Beyond the capital, access to NatWest’s one million business customers is a major advantage, as is access to expertise through the traditional bank. “If, for example, I want to do an onboarding journey for Mettle, I have expertise from the bank to support me,” said Ellis.
Ellis has full autonomy in terms of recruitment and how he invests money.
Solving business problems
NatWest also approaches Ellis’s unit for help in solving business problems. For example, NatWest was offering the services of Worldpay, which was also in the RBS Group, but when this was sold to FIS in July 2019, it wanted an alternative, so built Tyl.
Similarly, if NatWest’s business leaders take a liking to a particular fintech, they will consult NatWest Ventures to see if there is an opportunity to develop a partnership, said Ellis. This includes using platforms developed by fintechs through licence agreements. An example is NatWest’s use of Australian invoice financing platform Waddle after signing a licence agreement.
This has been a rapid success, said Ellis. “We have an invoice financing business which uses an old platform that take weeks to onboard customers and has not penetrated our customer base as much as we would like,” he said. “The system from Waddle enables us to onboard in days and we have sold much more through what is known as Rapid Cash in our business than we did on the old platform.”
More is planned at NatWest Ventures, said Ellis. One or two more businesses may be added in the coming year, but the focus is scaling what has already been built.
“I have spent the first 18 months figuring out how I can launch businesses quickly and I now have a playbook,” he said. “I am now focused on scaling the businesses and linking them together into an ecosystem for customers.”

=== SUPPLIED INFORMATION ===
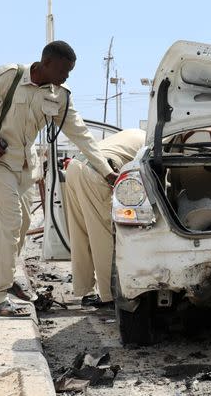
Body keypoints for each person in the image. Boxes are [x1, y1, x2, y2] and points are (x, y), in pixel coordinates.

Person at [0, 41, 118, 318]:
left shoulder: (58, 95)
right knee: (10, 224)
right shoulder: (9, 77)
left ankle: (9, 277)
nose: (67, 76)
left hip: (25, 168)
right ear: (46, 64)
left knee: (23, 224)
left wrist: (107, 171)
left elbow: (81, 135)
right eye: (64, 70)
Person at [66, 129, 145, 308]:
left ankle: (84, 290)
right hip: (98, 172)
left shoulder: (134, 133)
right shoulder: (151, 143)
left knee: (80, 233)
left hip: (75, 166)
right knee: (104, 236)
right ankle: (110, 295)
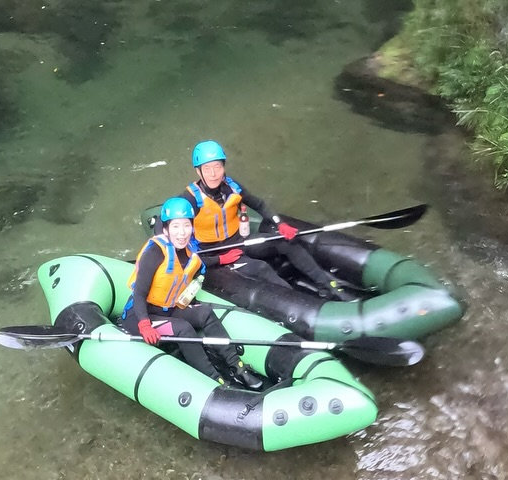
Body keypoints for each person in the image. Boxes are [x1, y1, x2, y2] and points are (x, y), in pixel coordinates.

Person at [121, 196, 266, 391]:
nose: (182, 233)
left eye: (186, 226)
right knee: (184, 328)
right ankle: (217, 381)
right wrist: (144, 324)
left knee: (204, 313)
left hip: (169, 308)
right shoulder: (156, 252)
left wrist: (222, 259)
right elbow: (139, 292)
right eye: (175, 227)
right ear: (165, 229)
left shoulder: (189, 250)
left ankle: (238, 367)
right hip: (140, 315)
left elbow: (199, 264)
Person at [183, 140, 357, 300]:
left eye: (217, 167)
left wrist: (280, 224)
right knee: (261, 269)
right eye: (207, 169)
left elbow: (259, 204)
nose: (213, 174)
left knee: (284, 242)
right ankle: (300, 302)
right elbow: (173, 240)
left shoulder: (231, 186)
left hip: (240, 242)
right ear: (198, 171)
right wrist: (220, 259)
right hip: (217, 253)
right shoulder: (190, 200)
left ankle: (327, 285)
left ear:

* * *

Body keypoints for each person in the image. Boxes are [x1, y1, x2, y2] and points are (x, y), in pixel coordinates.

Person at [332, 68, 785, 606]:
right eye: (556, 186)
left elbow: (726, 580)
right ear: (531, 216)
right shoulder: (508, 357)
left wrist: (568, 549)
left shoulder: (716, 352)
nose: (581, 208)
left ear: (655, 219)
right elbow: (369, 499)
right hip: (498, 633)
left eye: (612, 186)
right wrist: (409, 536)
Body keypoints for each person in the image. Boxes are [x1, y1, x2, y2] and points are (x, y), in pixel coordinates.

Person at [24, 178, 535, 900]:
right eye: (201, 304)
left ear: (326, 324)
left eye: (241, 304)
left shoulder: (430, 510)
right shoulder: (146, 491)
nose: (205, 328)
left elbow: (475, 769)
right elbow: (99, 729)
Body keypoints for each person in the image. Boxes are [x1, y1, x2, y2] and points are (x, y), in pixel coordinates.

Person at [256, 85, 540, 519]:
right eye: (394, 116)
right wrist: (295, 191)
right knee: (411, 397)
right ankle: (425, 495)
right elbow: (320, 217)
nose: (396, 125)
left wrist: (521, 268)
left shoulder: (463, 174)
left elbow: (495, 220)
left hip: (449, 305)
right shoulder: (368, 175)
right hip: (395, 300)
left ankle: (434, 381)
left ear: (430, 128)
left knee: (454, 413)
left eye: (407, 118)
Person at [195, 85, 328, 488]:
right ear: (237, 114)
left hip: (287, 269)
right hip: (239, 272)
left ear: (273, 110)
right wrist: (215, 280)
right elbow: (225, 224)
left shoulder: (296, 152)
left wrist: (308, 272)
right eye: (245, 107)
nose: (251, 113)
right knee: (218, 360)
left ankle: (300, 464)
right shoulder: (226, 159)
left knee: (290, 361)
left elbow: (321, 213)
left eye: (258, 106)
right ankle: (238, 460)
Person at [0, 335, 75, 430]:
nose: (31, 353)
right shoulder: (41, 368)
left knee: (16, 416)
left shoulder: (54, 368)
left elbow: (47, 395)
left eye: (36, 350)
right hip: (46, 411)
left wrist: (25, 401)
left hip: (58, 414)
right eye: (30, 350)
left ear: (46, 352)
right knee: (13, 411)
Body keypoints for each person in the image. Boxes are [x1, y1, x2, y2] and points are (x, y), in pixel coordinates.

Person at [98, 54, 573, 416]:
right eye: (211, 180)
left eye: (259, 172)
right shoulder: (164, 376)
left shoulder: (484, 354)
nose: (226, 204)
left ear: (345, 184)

=== ASSIGNED TASK ===
List every company, unit, or brand name in the NatWest text other than NatWest by itself, in the order each first appears. The lines shown above come from a separate source and have nothing to do with the text.

=== ANSWER BELOW ===
Mettle, Worldpay, RBS Group, FIS, Tyl, NatWest Ventures, Waddle, Rapid Cash